Hans Urs von Balthasar asks the question: should faith or theology be the basis of catechesis? Key to his response is this: "Any catechesis . . . would be on the wrong track from the outset if it were to start with the faith experience of Christians in the primitive Church as a psychological fact and not with the content of faith."
Joseph Cardinal Ratzinger, prefect of the Sacred Congregation for the Doctrine of the Faith, writes about "the four classical and master components of catechesis" (the Apostles Creed, the Sacraments, the Ten Commandments, the Lord's Prayer). He speaks warmly of the Roman Catechism and states categorically: "I do not see why anyone wants simply to abandon this simple structure, just as correct theologically as it is pedagogically."
Karl Lehmann's point is this: "In the faith of the Bible, redemption . . . is transmitted rather as the living 'remembrance' (anamnesis, memoria) of God's saving deeds performed in history and accessible to faith's present moment only through word and sacrament." It is in this context of remembering that memorization finds its meaning and measure.
Guy Bedouelle traces for us the history of the catechism from Cyril of Jerusalem, Ambrose, and Augustine through Abelard and Gerson to the profusion of catechisms in the 16th century. He does so to prepare for a "rebirth" of the catechism in our day.
Marguerite Léna has written a haunting lyrical piece which should be read by every catechist—stressing as it does "the Spirit placed on that Word like a tongue of fire."
Kevin Ryan and Frederick Ellrod give a straightforward exposition of the strengths and weaknesses of the three most popular approaches to moral education today and then add a brief look at the more traditional approach. What is their conclusion? None of the three is "sufficiently valid to be accepted as a model for secular moral education," much less for catechesis. The good points of each might be added to the traditional approach as a better model for religious education.
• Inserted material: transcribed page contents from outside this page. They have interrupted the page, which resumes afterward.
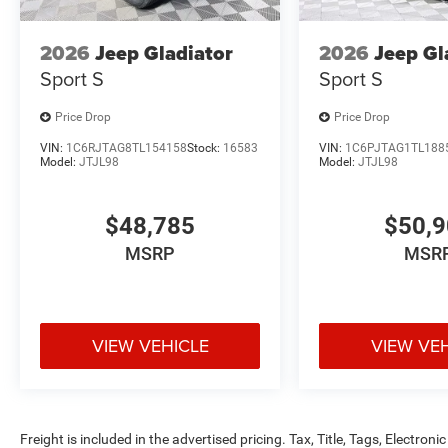
2026
Jeep Gladiator
2026
Jeep Gl
Sport S
Sport S
Price Drop
Price Drop
VIN:
1C6RJTAG8TL154158
Stock:
16583
VIN:
1C6PJTAG1TL188
Model:
JTJL98
Model:
JTJL98
$48,785
$50,
MSRP
MSR
VIEW VEHICLE
VIEW VE
Freight is included in the advertised pricing. Tax, Title, Tags, Electronic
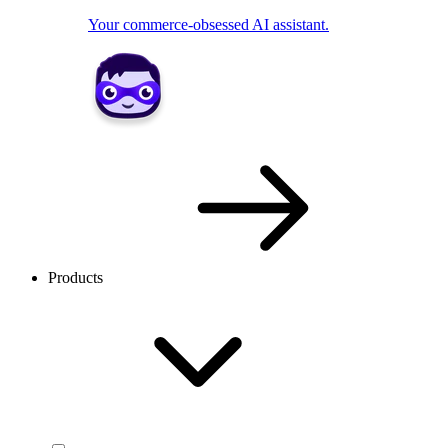
Your commerce-obsessed AI assistant.
Products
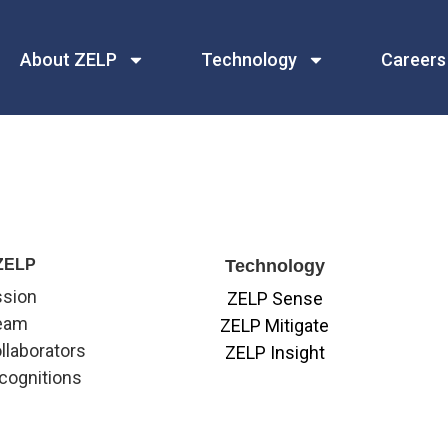
About ZELP
Technology
Careers
ZELP
Technology
ssion
ZELP Sense
eam
ZELP Mitigate
llaborators
ZELP Insight
cognitions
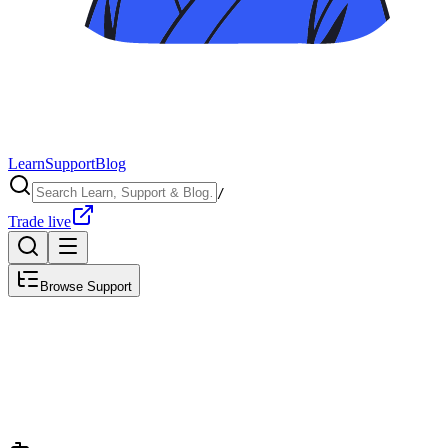
Learn
Support
Blog
/
Trade live
Browse Support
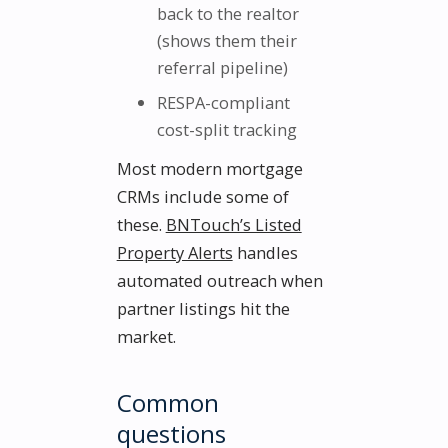
back to the realtor
(shows them their
referral pipeline)
RESPA-compliant
cost-split tracking
Most modern mortgage
CRMs include some of
these.
BNTouch’s Listed
Property Alerts
handles
automated outreach when
partner listings hit the
market.
Common
questions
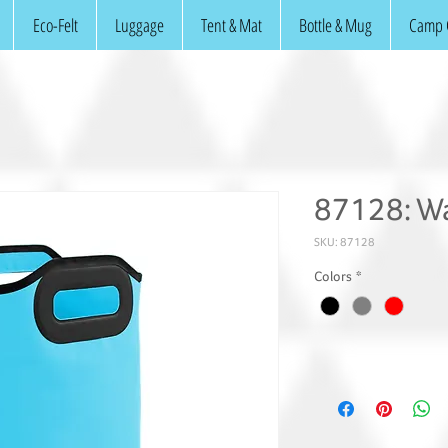
Eco-Felt
Luggage
Tent & Mat
Bottle & Mug
Camp 
87128: Wa
SKU: 87128
Colors
*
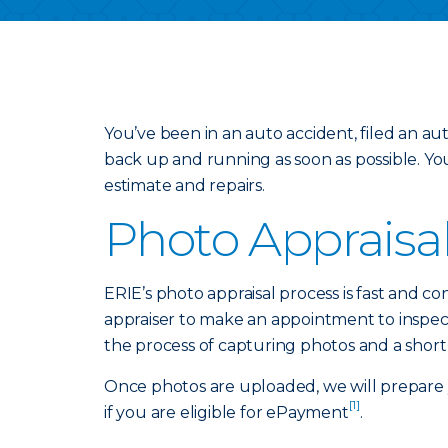
You’ve been in an auto accident, filed an a
back up and running as soon as possible. Yo
estimate and repairs.
Photo Appraisa
ERIE’s photo appraisal process is fast and co
appraiser to make an appointment to inspect 
the process of capturing photos and a short
Once photos are uploaded, we will prepare y
[1]
if you are eligible for ePayment
.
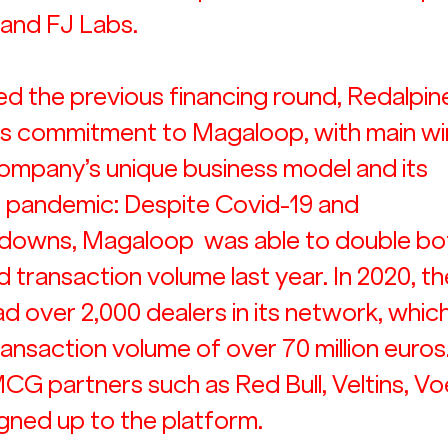
 and FJ Labs.
ed the previous financing round, Redalpine
ts commitment to Magaloop, with main wi
ompany’s unique business model and its 
e pandemic: Despite Covid-19 and 
owns, Magaloop  was able to double both
 transaction volume last year. In 2020, th
 over 2,000 dealers in its network, which
ansaction volume of over 70 million euros.
G partners such as Red Bull, Veltins, Voe
gned up to the platform.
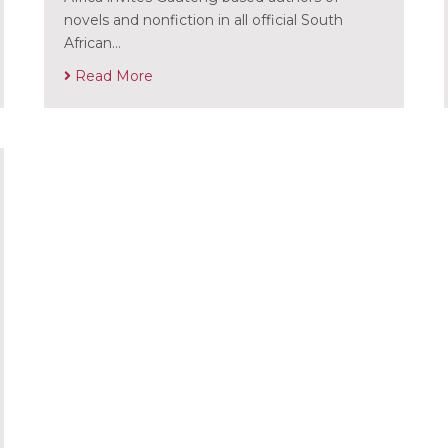
novels and nonfiction in all official South
African…
Read More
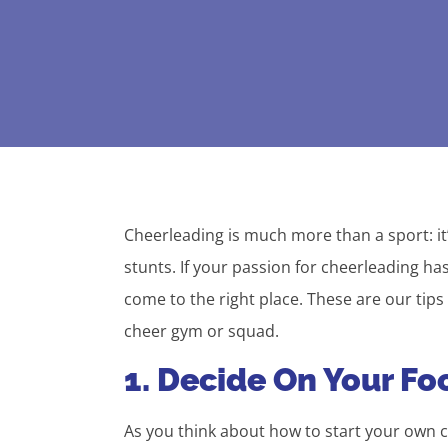
Cheerleading is much more than a sport: it
stunts. If your passion for cheerleading h
come to the right place. These are our tips
cheer gym or squad.
1. Decide On Your Fo
As you think about how to start your own c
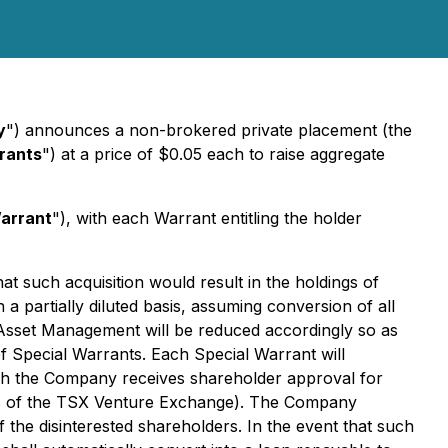
y
") announces a non-brokered private placement (the
rants
") at a price of $0.05 each to raise aggregate
arrant
"), with each Warrant entitling the holder
t such acquisition would result in the holdings of
artially diluted basis, assuming conversion of all
Asset Management will be reduced accordingly so as
 Special Warrants. Each Special Warrant will
ich the Company receives shareholder approval for
ns of the TSX Venture Exchange). The Company
 the disinterested shareholders. In the event that such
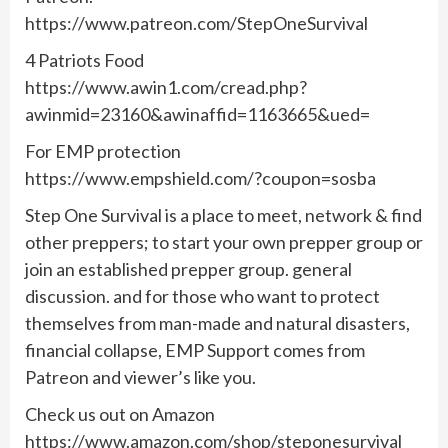
https://www.patreon.com/StepOneSurvival
4 Patriots Food
https://www.awin1.com/cread.php?
awinmid=23160&awinaffid=1163665&ued=
For EMP protection
https://www.empshield.com/?coupon=sosba
Step One Survival is a place to meet, network & find
other preppers; to start your own prepper group or
join an established prepper group. general
discussion. and for those who want to protect
themselves from man-made and natural disasters,
financial collapse, EMP Support comes from
Patreon and viewer’s like you.
Check us out on Amazon
https://www.amazon.com/shop/steponesurvival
Kirk Kilpatrick has written a fascinating piece about "Christianity and Its Psychological Imitations." He shows how our ancestors, both Christian and non-Christian, were better psychologists than our contemporaries because they understood that moral argument consists of grasping their imagination, and they know how to do it. This article is a chapter of his forthcoming book, Psychological Seduction (Thomas Nelson Publishes, pub. date, August 1983).
It is our hope that this issue will be widely circulated among bishops, priests, sisters, teachers and especially parents—all of whom are called to the task of catechesis. Happy reading!